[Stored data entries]

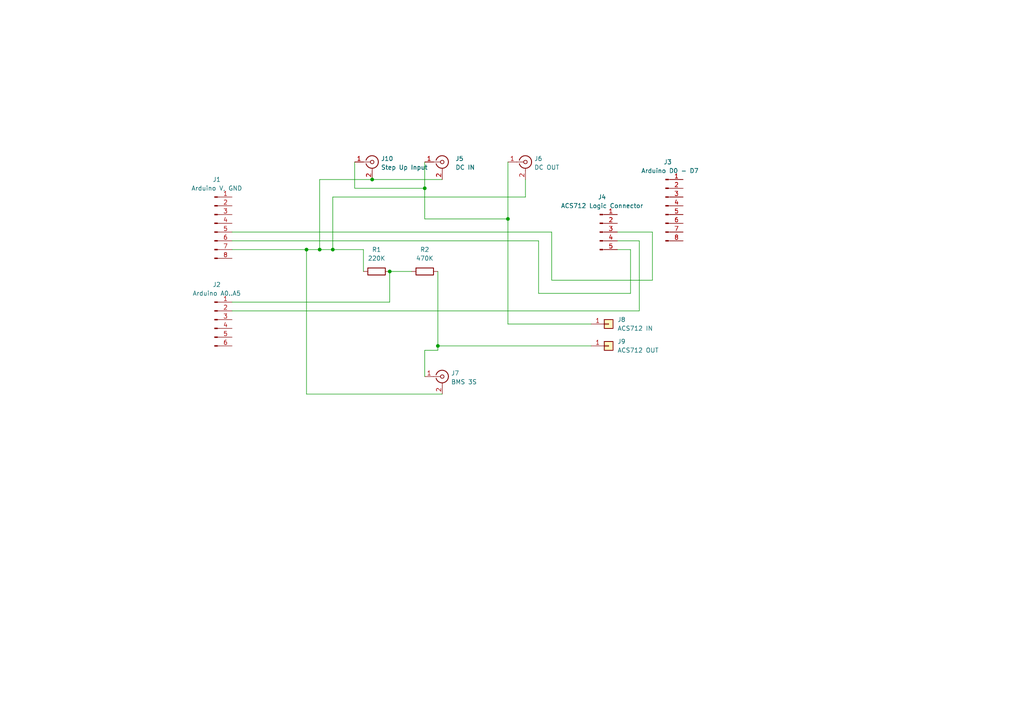
<source format=kicad_sch>
(kicad_sch (version 20211123) (generator eeschema)

  (uuid edbd75a3-06af-48ba-992f-5d54a344df46)

  (paper "A4")

  

  (junction (at 107.95 52.07) (diameter 0) (color 0 0 0 0)
    (uuid 289f661b-c0ad-400a-8b9e-24aa1d6b06b7)
  )
  (junction (at 113.03 78.74) (diameter 0) (color 0 0 0 0)
    (uuid 45d1b4a2-e602-4e63-9fd5-a4b8859c3731)
  )
  (junction (at 96.52 72.39) (diameter 0) (color 0 0 0 0)
    (uuid 909039fa-c6f0-4fe1-9c53-e2ae7e2ca59c)
  )
  (junction (at 127 100.33) (diameter 0) (color 0 0 0 0)
    (uuid 914011d8-4eda-4f11-a911-a2d1bc0a3c5c)
  )
  (junction (at 88.9 72.39) (diameter 0) (color 0 0 0 0)
    (uuid 91482123-c569-4dec-83fb-0bb078b5939c)
  )
  (junction (at 92.71 72.39) (diameter 0) (color 0 0 0 0)
    (uuid a0a5908f-f743-4e45-87fa-4abf7eb3f86d)
  )
  (junction (at 123.19 54.61) (diameter 0) (color 0 0 0 0)
    (uuid bfd133ef-549e-4341-a122-d9a8e7e0e78d)
  )
  (junction (at 147.32 63.5) (diameter 0) (color 0 0 0 0)
    (uuid c870c91e-dbae-4189-9e89-963688333dfb)
  )

  (wire (pts (xy 189.23 81.28) (xy 189.23 67.31))
    (stroke (width 0) (type default) (color 0 0 0 0))
    (uuid 00d98160-8992-4ea6-97a7-bc21793fcc6d)
  )
  (wire (pts (xy 182.88 85.09) (xy 182.88 72.39))
    (stroke (width 0) (type default) (color 0 0 0 0))
    (uuid 093627a8-ade2-445c-848c-b549b744df35)
  )
  (wire (pts (xy 92.71 72.39) (xy 96.52 72.39))
    (stroke (width 0) (type default) (color 0 0 0 0))
    (uuid 0ecce55d-bc75-42ef-9927-fd3be6267109)
  )
  (wire (pts (xy 123.19 54.61) (xy 123.19 63.5))
    (stroke (width 0) (type default) (color 0 0 0 0))
    (uuid 18b83643-a144-45cc-9219-bc7bb7b702cb)
  )
  (wire (pts (xy 156.21 85.09) (xy 182.88 85.09))
    (stroke (width 0) (type default) (color 0 0 0 0))
    (uuid 1b227f29-1c7c-49c9-bebb-78103fdaa4d3)
  )
  (wire (pts (xy 113.03 78.74) (xy 113.03 87.63))
    (stroke (width 0) (type default) (color 0 0 0 0))
    (uuid 1cfa7d6f-e198-4c54-a391-a4121bd20ce5)
  )
  (wire (pts (xy 185.42 69.85) (xy 179.07 69.85))
    (stroke (width 0) (type default) (color 0 0 0 0))
    (uuid 22bfc2e2-1309-48f5-97d5-1c0fd85c9ff2)
  )
  (wire (pts (xy 102.87 54.61) (xy 123.19 54.61))
    (stroke (width 0) (type default) (color 0 0 0 0))
    (uuid 2fd56d0c-be14-4ea2-9f7b-36b093eeaa1f)
  )
  (wire (pts (xy 123.19 101.6) (xy 123.19 109.22))
    (stroke (width 0) (type default) (color 0 0 0 0))
    (uuid 326806db-62d5-42c9-b5ad-70e2a26bdf6c)
  )
  (wire (pts (xy 179.07 72.39) (xy 182.88 72.39))
    (stroke (width 0) (type default) (color 0 0 0 0))
    (uuid 32916c8e-7ee7-4d2c-b17e-ddacc86dd934)
  )
  (wire (pts (xy 67.31 72.39) (xy 88.9 72.39))
    (stroke (width 0) (type default) (color 0 0 0 0))
    (uuid 34a731d1-a84f-4236-830a-6e06568122f9)
  )
  (wire (pts (xy 67.31 90.17) (xy 185.42 90.17))
    (stroke (width 0) (type default) (color 0 0 0 0))
    (uuid 49c4bb7a-571d-4adb-9967-9d06d0862841)
  )
  (wire (pts (xy 152.4 57.15) (xy 96.52 57.15))
    (stroke (width 0) (type default) (color 0 0 0 0))
    (uuid 4ca7b4b1-b2bc-49a5-b34e-9c2ce5c739cd)
  )
  (wire (pts (xy 185.42 90.17) (xy 185.42 69.85))
    (stroke (width 0) (type default) (color 0 0 0 0))
    (uuid 4e101b6a-b939-43a9-ba5c-e76420f061cd)
  )
  (wire (pts (xy 127 100.33) (xy 171.45 100.33))
    (stroke (width 0) (type default) (color 0 0 0 0))
    (uuid 54a76f27-c1d8-43b6-85ef-e5c415b9f1a7)
  )
  (wire (pts (xy 88.9 114.3) (xy 88.9 72.39))
    (stroke (width 0) (type default) (color 0 0 0 0))
    (uuid 58c376cf-8de8-4f2e-8eab-90927cd56c16)
  )
  (wire (pts (xy 123.19 46.99) (xy 123.19 54.61))
    (stroke (width 0) (type default) (color 0 0 0 0))
    (uuid 6293f78c-d2e2-42ae-b635-19a349e2ab10)
  )
  (wire (pts (xy 96.52 57.15) (xy 96.52 72.39))
    (stroke (width 0) (type default) (color 0 0 0 0))
    (uuid 6829bd3f-0eb8-4dd2-9535-22b9ba4aa477)
  )
  (wire (pts (xy 128.27 114.3) (xy 88.9 114.3))
    (stroke (width 0) (type default) (color 0 0 0 0))
    (uuid 72e02782-6181-481a-83a0-baadd1850d62)
  )
  (wire (pts (xy 92.71 52.07) (xy 92.71 72.39))
    (stroke (width 0) (type default) (color 0 0 0 0))
    (uuid 7fb8847a-e285-4085-ac02-265e5aa0b032)
  )
  (wire (pts (xy 67.31 67.31) (xy 160.02 67.31))
    (stroke (width 0) (type default) (color 0 0 0 0))
    (uuid 8403b0bf-5e17-4e3d-b2c8-6962be1978fd)
  )
  (wire (pts (xy 147.32 63.5) (xy 147.32 46.99))
    (stroke (width 0) (type default) (color 0 0 0 0))
    (uuid 88c3e427-d701-49ca-aa78-3d9310da8e63)
  )
  (wire (pts (xy 107.95 52.07) (xy 92.71 52.07))
    (stroke (width 0) (type default) (color 0 0 0 0))
    (uuid 8fb12ca8-934c-4f27-ba61-8fafd59a2faf)
  )
  (wire (pts (xy 171.45 93.98) (xy 147.32 93.98))
    (stroke (width 0) (type default) (color 0 0 0 0))
    (uuid 93bf3e11-8554-47a3-b124-c104c998d9f4)
  )
  (wire (pts (xy 128.27 52.07) (xy 107.95 52.07))
    (stroke (width 0) (type default) (color 0 0 0 0))
    (uuid 9ddc30ad-06ed-4a0a-9c56-e8cbdf887d6c)
  )
  (wire (pts (xy 67.31 69.85) (xy 156.21 69.85))
    (stroke (width 0) (type default) (color 0 0 0 0))
    (uuid 9eebec26-f4a8-4b49-a964-ac92c36fad59)
  )
  (wire (pts (xy 127 100.33) (xy 127 101.6))
    (stroke (width 0) (type default) (color 0 0 0 0))
    (uuid 9fdb1601-d8b3-490a-a808-91c11d61c1a6)
  )
  (wire (pts (xy 96.52 72.39) (xy 105.41 72.39))
    (stroke (width 0) (type default) (color 0 0 0 0))
    (uuid a0affef0-a26b-4c75-9342-6458deed4cd4)
  )
  (wire (pts (xy 105.41 72.39) (xy 105.41 78.74))
    (stroke (width 0) (type default) (color 0 0 0 0))
    (uuid a22dc83b-e880-4891-9210-d8f873071938)
  )
  (wire (pts (xy 127 101.6) (xy 123.19 101.6))
    (stroke (width 0) (type default) (color 0 0 0 0))
    (uuid a5ecdb54-5be0-4c18-a03b-92f4659a68fb)
  )
  (wire (pts (xy 102.87 46.99) (xy 102.87 54.61))
    (stroke (width 0) (type default) (color 0 0 0 0))
    (uuid aa08be35-41fb-4693-bd35-86ff1059b116)
  )
  (wire (pts (xy 113.03 78.74) (xy 119.38 78.74))
    (stroke (width 0) (type default) (color 0 0 0 0))
    (uuid abad1d68-8024-4b85-86cc-013ca33188bf)
  )
  (wire (pts (xy 127 78.74) (xy 127 100.33))
    (stroke (width 0) (type default) (color 0 0 0 0))
    (uuid b796e1e1-de24-43ae-94df-d49e603c3fcf)
  )
  (wire (pts (xy 160.02 67.31) (xy 160.02 81.28))
    (stroke (width 0) (type default) (color 0 0 0 0))
    (uuid ca44153a-ffaa-4c17-bc64-47e4b03cffc4)
  )
  (wire (pts (xy 88.9 72.39) (xy 92.71 72.39))
    (stroke (width 0) (type default) (color 0 0 0 0))
    (uuid d64f46ee-28a3-4135-904f-39050c870cfa)
  )
  (wire (pts (xy 189.23 67.31) (xy 179.07 67.31))
    (stroke (width 0) (type default) (color 0 0 0 0))
    (uuid e6617e22-9451-407e-8743-577dfe494617)
  )
  (wire (pts (xy 160.02 81.28) (xy 189.23 81.28))
    (stroke (width 0) (type default) (color 0 0 0 0))
    (uuid e83d506f-e814-4048-b66c-5aa96670f2f2)
  )
  (wire (pts (xy 147.32 93.98) (xy 147.32 63.5))
    (stroke (width 0) (type default) (color 0 0 0 0))
    (uuid ec05343a-e310-4bfc-b10b-5a46457bc6ac)
  )
  (wire (pts (xy 123.19 63.5) (xy 147.32 63.5))
    (stroke (width 0) (type default) (color 0 0 0 0))
    (uuid f63af488-3e5a-44da-af96-5846a2736a0d)
  )
  (wire (pts (xy 67.31 87.63) (xy 113.03 87.63))
    (stroke (width 0) (type default) (color 0 0 0 0))
    (uuid fa335991-b7d9-4379-a51b-abde02fabc00)
  )
  (wire (pts (xy 156.21 69.85) (xy 156.21 85.09))
    (stroke (width 0) (type default) (color 0 0 0 0))
    (uuid fd704fb6-560d-42ad-ae21-5b7150adf26d)
  )
  (wire (pts (xy 152.4 52.07) (xy 152.4 57.15))
    (stroke (width 0) (type default) (color 0 0 0 0))
    (uuid fe830f87-4f81-4e9f-a7f5-063f511d9cc0)
  )

  (symbol (lib_id "Device:R") (at 123.19 78.74 90) (unit 1)
    (in_bom yes) (on_board yes) (fields_autoplaced)
    (uuid 34222a6c-37e5-4936-b309-5efc54c79e8b)
    (property "Reference" "R2" (id 0) (at 123.19 72.39 90))
    (property "Value" "470K" (id 1) (at 123.19 74.93 90))
    (property "Footprint" "Resistor_THT:R_Axial_DIN0207_L6.3mm_D2.5mm_P10.16mm_Horizontal" (id 2) (at 123.19 80.518 90)
      (effects (font (size 1.27 1.27)) hide)
    )
    (property "Datasheet" "~" (id 3) (at 123.19 78.74 0)
      (effects (font (size 1.27 1.27)) hide)
    )
    (pin "1" (uuid 4dfbef4f-6327-41e4-9573-3ca809419672))
    (pin "2" (uuid c2031e33-890b-4939-b994-8670f8fa7f89))
  )

  (symbol (lib_id "Connector_Generic:Conn_01x01") (at 176.53 100.33 0) (unit 1)
    (in_bom yes) (on_board yes) (fields_autoplaced)
    (uuid 3fe6bb8f-84fc-4a9c-8ed5-67c4e19936c1)
    (property "Reference" "J9" (id 0) (at 179.07 99.0599 0)
      (effects (font (size 1.27 1.27)) (justify left))
    )
    (property "Value" "ACS712 OUT" (id 1) (at 179.07 101.5999 0)
      (effects (font (size 1.27 1.27)) (justify left))
    )
    (property "Footprint" "Connector_Wire:SolderWire-0.1sqmm_1x01_D0.4mm_OD1mm" (id 2) (at 176.53 100.33 0)
      (effects (font (size 1.27 1.27)) hide)
    )
    (property "Datasheet" "~" (id 3) (at 176.53 100.33 0)
      (effects (font (size 1.27 1.27)) hide)
    )
    (pin "1" (uuid de995c95-1b58-4f99-aa48-d96b5eb6195c))
  )

  (symbol (lib_id "Connector:Conn_01x06_Male") (at 62.23 92.71 0) (unit 1)
    (in_bom yes) (on_board yes) (fields_autoplaced)
    (uuid 53ab2a9b-9332-4d7a-bd6c-6fb577851335)
    (property "Reference" "J2" (id 0) (at 62.865 82.55 0))
    (property "Value" "Arduino A0..A5" (id 1) (at 62.865 85.09 0))
    (property "Footprint" "Connector_PinHeader_2.54mm:PinHeader_1x06_P2.54mm_Vertical" (id 2) (at 62.23 92.71 0)
      (effects (font (size 1.27 1.27)) hide)
    )
    (property "Datasheet" "~" (id 3) (at 62.23 92.71 0)
      (effects (font (size 1.27 1.27)) hide)
    )
    (pin "1" (uuid f4908413-86d7-4c0e-9394-7651c9f30c11))
    (pin "2" (uuid fdb5fe7a-aafe-472b-b73c-3181cfeb3a33))
    (pin "3" (uuid 134fc990-de8a-455b-a093-4d6728f4d587))
    (pin "4" (uuid 3ff74c49-3ce2-4bc1-980e-51165a7d0efe))
    (pin "5" (uuid 8a99da60-1cb9-47a5-bb79-f116405de3e2))
    (pin "6" (uuid 628352bb-be94-41c1-9cc7-cd2795fcc89f))
  )

  (symbol (lib_id "Connector:Conn_Coaxial") (at 128.27 109.22 0) (unit 1)
    (in_bom yes) (on_board yes) (fields_autoplaced)
    (uuid 53d95952-bce0-49fc-88f9-a68ab66c1d05)
    (property "Reference" "J7" (id 0) (at 130.81 108.2431 0)
      (effects (font (size 1.27 1.27)) (justify left))
    )
    (property "Value" "BMS 3S" (id 1) (at 130.81 110.7831 0)
      (effects (font (size 1.27 1.27)) (justify left))
    )
    (property "Footprint" "Connector_Wire:SolderWire-0.1sqmm_1x02_P3.6mm_D0.4mm_OD1mm" (id 2) (at 128.27 109.22 0)
      (effects (font (size 1.27 1.27)) hide)
    )
    (property "Datasheet" " ~" (id 3) (at 128.27 109.22 0)
      (effects (font (size 1.27 1.27)) hide)
    )
    (pin "1" (uuid da475bfd-9c28-4910-a306-c353235b677b))
    (pin "2" (uuid 7fbd1b1d-4fe3-4d7e-b854-a781775fd6fa))
  )

  (symbol (lib_id "Device:R") (at 109.22 78.74 90) (unit 1)
    (in_bom yes) (on_board yes) (fields_autoplaced)
    (uuid 569f165c-e56b-44a8-9af6-a226e0a74707)
    (property "Reference" "R1" (id 0) (at 109.22 72.39 90))
    (property "Value" "220K" (id 1) (at 109.22 74.93 90))
    (property "Footprint" "Resistor_THT:R_Axial_DIN0207_L6.3mm_D2.5mm_P10.16mm_Horizontal" (id 2) (at 109.22 80.518 90)
      (effects (font (size 1.27 1.27)) hide)
    )
    (property "Datasheet" "~" (id 3) (at 109.22 78.74 0)
      (effects (font (size 1.27 1.27)) hide)
    )
    (pin "1" (uuid 7f9a74fa-fbf1-4390-aaf1-55dfd51142dd))
    (pin "2" (uuid 6215e0a0-bd85-430f-8484-dfff16286839))
  )

  (symbol (lib_id "Connector:Conn_01x08_Male") (at 193.04 59.69 0) (unit 1)
    (in_bom yes) (on_board yes)
    (uuid 669cad1e-a944-4c62-9239-078529cb41b3)
    (property "Reference" "J3" (id 0) (at 193.675 46.99 0))
    (property "Value" "Arduino D0 - D7" (id 1) (at 194.31 49.53 0))
    (property "Footprint" "Connector_PinHeader_2.54mm:PinHeader_1x08_P2.54mm_Vertical" (id 2) (at 193.04 59.69 0)
      (effects (font (size 1.27 1.27)) hide)
    )
    (property "Datasheet" "~" (id 3) (at 193.04 59.69 0)
      (effects (font (size 1.27 1.27)) hide)
    )
    (pin "1" (uuid 145e32d4-617e-46a3-913b-1bcdc02ea7db))
    (pin "2" (uuid 2d618a59-1d3a-4311-808d-16d85ee4c4fe))
    (pin "3" (uuid a2bea976-6bb0-4095-b4eb-d3acd1959c12))
    (pin "4" (uuid 52050678-fca3-4385-bc64-161c36c7f73f))
    (pin "5" (uuid b755707e-c90a-427f-83db-1398c7fdc7f1))
    (pin "6" (uuid 01c016c5-1cf7-4e33-afb1-b4cf68c6d59f))
    (pin "7" (uuid 36d61722-4b00-455a-8321-811729107984))
    (pin "8" (uuid bc3df9d4-9f8e-49a1-b70c-35ab7bb2901e))
  )

  (symbol (lib_id "Connector:Conn_Coaxial") (at 128.27 46.99 0) (unit 1)
    (in_bom yes) (on_board yes) (fields_autoplaced)
    (uuid 94ff9d01-7016-4ff2-9aa5-4c92ed9b3f13)
    (property "Reference" "J5" (id 0) (at 132.08 46.0131 0)
      (effects (font (size 1.27 1.27)) (justify left))
    )
    (property "Value" "DC IN" (id 1) (at 132.08 48.5531 0)
      (effects (font (size 1.27 1.27)) (justify left))
    )
    (property "Footprint" "Connector_Wire:SolderWire-0.1sqmm_1x02_P3.6mm_D0.4mm_OD1mm" (id 2) (at 128.27 46.99 0)
      (effects (font (size 1.27 1.27)) hide)
    )
    (property "Datasheet" " ~" (id 3) (at 128.27 46.99 0)
      (effects (font (size 1.27 1.27)) hide)
    )
    (pin "1" (uuid 6195f75e-eb9c-4916-9584-c3b55e0f8fc2))
    (pin "2" (uuid e0c9f839-a172-4743-b85d-4f26457989d5))
  )

  (symbol (lib_id "Connector:Conn_Coaxial") (at 152.4 46.99 0) (unit 1)
    (in_bom yes) (on_board yes) (fields_autoplaced)
    (uuid b458268d-2dc5-432f-98ca-fbeb73d6ae2a)
    (property "Reference" "J6" (id 0) (at 154.94 46.0131 0)
      (effects (font (size 1.27 1.27)) (justify left))
    )
    (property "Value" "DC OUT" (id 1) (at 154.94 48.5531 0)
      (effects (font (size 1.27 1.27)) (justify left))
    )
    (property "Footprint" "Connector_Wire:SolderWire-0.1sqmm_1x02_P3.6mm_D0.4mm_OD1mm" (id 2) (at 152.4 46.99 0)
      (effects (font (size 1.27 1.27)) hide)
    )
    (property "Datasheet" " ~" (id 3) (at 152.4 46.99 0)
      (effects (font (size 1.27 1.27)) hide)
    )
    (pin "1" (uuid 2cc269fe-f419-43e2-b310-6fd14d49fcee))
    (pin "2" (uuid 5ca0d801-9cbd-4600-b1de-5366824c90f0))
  )

  (symbol (lib_id "Connector_Generic:Conn_01x01") (at 176.53 93.98 0) (unit 1)
    (in_bom yes) (on_board yes) (fields_autoplaced)
    (uuid ba614930-9a21-4220-a22c-6848157bebb9)
    (property "Reference" "J8" (id 0) (at 179.07 92.7099 0)
      (effects (font (size 1.27 1.27)) (justify left))
    )
    (property "Value" "ACS712 IN" (id 1) (at 179.07 95.2499 0)
      (effects (font (size 1.27 1.27)) (justify left))
    )
    (property "Footprint" "Connector_Wire:SolderWire-0.1sqmm_1x01_D0.4mm_OD1mm" (id 2) (at 176.53 93.98 0)
      (effects (font (size 1.27 1.27)) hide)
    )
    (property "Datasheet" "~" (id 3) (at 176.53 93.98 0)
      (effects (font (size 1.27 1.27)) hide)
    )
    (pin "1" (uuid bb5e422d-9ff3-4ac4-9a41-c4fe493f2b55))
  )

  (symbol (lib_id "Connector:Conn_Coaxial") (at 107.95 46.99 0) (unit 1)
    (in_bom yes) (on_board yes) (fields_autoplaced)
    (uuid ce6debd7-9520-4142-a1ad-40f22efa874e)
    (property "Reference" "J10" (id 0) (at 110.49 46.0131 0)
      (effects (font (size 1.27 1.27)) (justify left))
    )
    (property "Value" "Step Up Input" (id 1) (at 110.49 48.5531 0)
      (effects (font (size 1.27 1.27)) (justify left))
    )
    (property "Footprint" "Connector_Wire:SolderWire-0.1sqmm_1x02_P3.6mm_D0.4mm_OD1mm" (id 2) (at 107.95 46.99 0)
      (effects (font (size 1.27 1.27)) hide)
    )
    (property "Datasheet" " ~" (id 3) (at 107.95 46.99 0)
      (effects (font (size 1.27 1.27)) hide)
    )
    (pin "1" (uuid 12e3ebba-abc9-43ee-b8c9-982744f43215))
    (pin "2" (uuid d270e973-0f69-454f-87c3-3c0485124f74))
  )

  (symbol (lib_id "Connector:Conn_01x08_Male") (at 62.23 64.77 0) (unit 1)
    (in_bom yes) (on_board yes) (fields_autoplaced)
    (uuid dd231b12-77e2-4c45-aadd-df80aede75e7)
    (property "Reference" "J1" (id 0) (at 62.865 52.07 0))
    (property "Value" "Arduino V, GND" (id 1) (at 62.865 54.61 0))
    (property "Footprint" "Connector_PinHeader_2.54mm:PinHeader_1x08_P2.54mm_Vertical" (id 2) (at 62.23 64.77 0)
      (effects (font (size 1.27 1.27)) hide)
    )
    (property "Datasheet" "~" (id 3) (at 62.23 64.77 0)
      (effects (font (size 1.27 1.27)) hide)
    )
    (pin "1" (uuid e1cf81e1-c98f-40a8-8aea-18646bec4f8c))
    (pin "2" (uuid 46f50061-0e0b-46f6-bba1-f0a24598bd05))
    (pin "3" (uuid 098ec4db-0af8-405b-a7aa-cc4888f4ece5))
    (pin "4" (uuid 3115c909-13b1-490c-9777-10aea7dd19c4))
    (pin "5" (uuid 3acf9605-c7d4-48cf-a70a-7a29cdc87a36))
    (pin "6" (uuid 65a964a6-5e92-48d6-9b3b-c207f42f4954))
    (pin "7" (uuid 626a1169-d142-4dce-968b-f3a978d3e74b))
    (pin "8" (uuid f285ef1a-a1bd-4db6-a99a-595392ee967f))
  )

  (symbol (lib_id "Connector:Conn_01x05_Male") (at 173.99 67.31 0) (unit 1)
    (in_bom yes) (on_board yes) (fields_autoplaced)
    (uuid dddf40b0-4c46-47d8-95be-87c829de353f)
    (property "Reference" "J4" (id 0) (at 174.625 57.15 0))
    (property "Value" "ACS712 Logic Connector" (id 1) (at 174.625 59.69 0))
    (property "Footprint" "Connector_PinHeader_2.54mm:PinHeader_1x05_P2.54mm_Vertical" (id 2) (at 173.99 67.31 0)
      (effects (font (size 1.27 1.27)) hide)
    )
    (property "Datasheet" "~" (id 3) (at 173.99 67.31 0)
      (effects (font (size 1.27 1.27)) hide)
    )
    (pin "1" (uuid 6ead4919-c198-4022-a553-038f21233283))
    (pin "2" (uuid eb6d486d-5ed6-485c-b1a3-016b62ba14af))
    (pin "3" (uuid 0729b7a9-9404-457a-aeb4-f98ed5f5ed23))
    (pin "4" (uuid 5df3a7a5-018a-44db-a2d6-8b5d7c92642b))
    (pin "5" (uuid d27facca-b93b-4e3e-a9cc-c0b35eb39223))
  )

  (sheet_instances
    (path "/" (page "1"))
  )

  (symbol_instances
    (path "/dd231b12-77e2-4c45-aadd-df80aede75e7"
      (reference "J1") (unit 1) (value "Arduino V, GND") (footprint "Connector_PinHeader_2.54mm:PinHeader_1x08_P2.54mm_Vertical")
    )
    (path "/53ab2a9b-9332-4d7a-bd6c-6fb577851335"
      (reference "J2") (unit 1) (value "Arduino A0..A5") (footprint "Connector_PinHeader_2.54mm:PinHeader_1x06_P2.54mm_Vertical")
    )
    (path "/669cad1e-a944-4c62-9239-078529cb41b3"
      (reference "J3") (unit 1) (value "Arduino D0 - D7") (footprint "Connector_PinHeader_2.54mm:PinHeader_1x08_P2.54mm_Vertical")
    )
    (path "/dddf40b0-4c46-47d8-95be-87c829de353f"
      (reference "J4") (unit 1) (value "ACS712 Logic Connector") (footprint "Connector_PinHeader_2.54mm:PinHeader_1x05_P2.54mm_Vertical")
    )
    (path "/94ff9d01-7016-4ff2-9aa5-4c92ed9b3f13"
      (reference "J5") (unit 1) (value "DC IN") (footprint "Connector_Wire:SolderWire-0.1sqmm_1x02_P3.6mm_D0.4mm_OD1mm")
    )
    (path "/b458268d-2dc5-432f-98ca-fbeb73d6ae2a"
      (reference "J6") (unit 1) (value "DC OUT") (footprint "Connector_Wire:SolderWire-0.1sqmm_1x02_P3.6mm_D0.4mm_OD1mm")
    )
    (path "/53d95952-bce0-49fc-88f9-a68ab66c1d05"
      (reference "J7") (unit 1) (value "BMS 3S") (footprint "Connector_Wire:SolderWire-0.1sqmm_1x02_P3.6mm_D0.4mm_OD1mm")
    )
    (path "/ba614930-9a21-4220-a22c-6848157bebb9"
      (reference "J8") (unit 1) (value "ACS712 IN") (footprint "Connector_Wire:SolderWire-0.1sqmm_1x01_D0.4mm_OD1mm")
    )
    (path "/3fe6bb8f-84fc-4a9c-8ed5-67c4e19936c1"
      (reference "J9") (unit 1) (value "ACS712 OUT") (footprint "Connector_Wire:SolderWire-0.1sqmm_1x01_D0.4mm_OD1mm")
    )
    (path "/ce6debd7-9520-4142-a1ad-40f22efa874e"
      (reference "J10") (unit 1) (value "Step Up Input") (footprint "Connector_Wire:SolderWire-0.1sqmm_1x02_P3.6mm_D0.4mm_OD1mm")
    )
    (path "/569f165c-e56b-44a8-9af6-a226e0a74707"
      (reference "R1") (unit 1) (value "220K") (footprint "Resistor_THT:R_Axial_DIN0207_L6.3mm_D2.5mm_P10.16mm_Horizontal")
    )
    (path "/34222a6c-37e5-4936-b309-5efc54c79e8b"
      (reference "R2") (unit 1) (value "470K") (footprint "Resistor_THT:R_Axial_DIN0207_L6.3mm_D2.5mm_P10.16mm_Horizontal")
    )
  )
)

</source>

AIM OF THE TASK ▸
Look above for the line with "(uuid 0ecce55d-bc75-42ef-9927-fd3be6267109)" and the line with "(wire (pts (xy 113.03 78.74) (xy 113.03", and reproduce exactly those two lines plus every line between, nothing more.

RESULT OF THIS TASK ▸
    (uuid 0ecce55d-bc75-42ef-9927-fd3be6267109)
  )
  (wire (pts (xy 123.19 54.61) (xy 123.19 63.5))
    (stroke (width 0) (type default) (color 0 0 0 0))
    (uuid 18b83643-a144-45cc-9219-bc7bb7b702cb)
  )
  (wire (pts (xy 156.21 85.09) (xy 182.88 85.09))
    (stroke (width 0) (type default) (color 0 0 0 0))
    (uuid 1b227f29-1c7c-49c9-bebb-78103fdaa4d3)
  )
  (wire (pts (xy 113.03 78.74) (xy 113.03 87.63))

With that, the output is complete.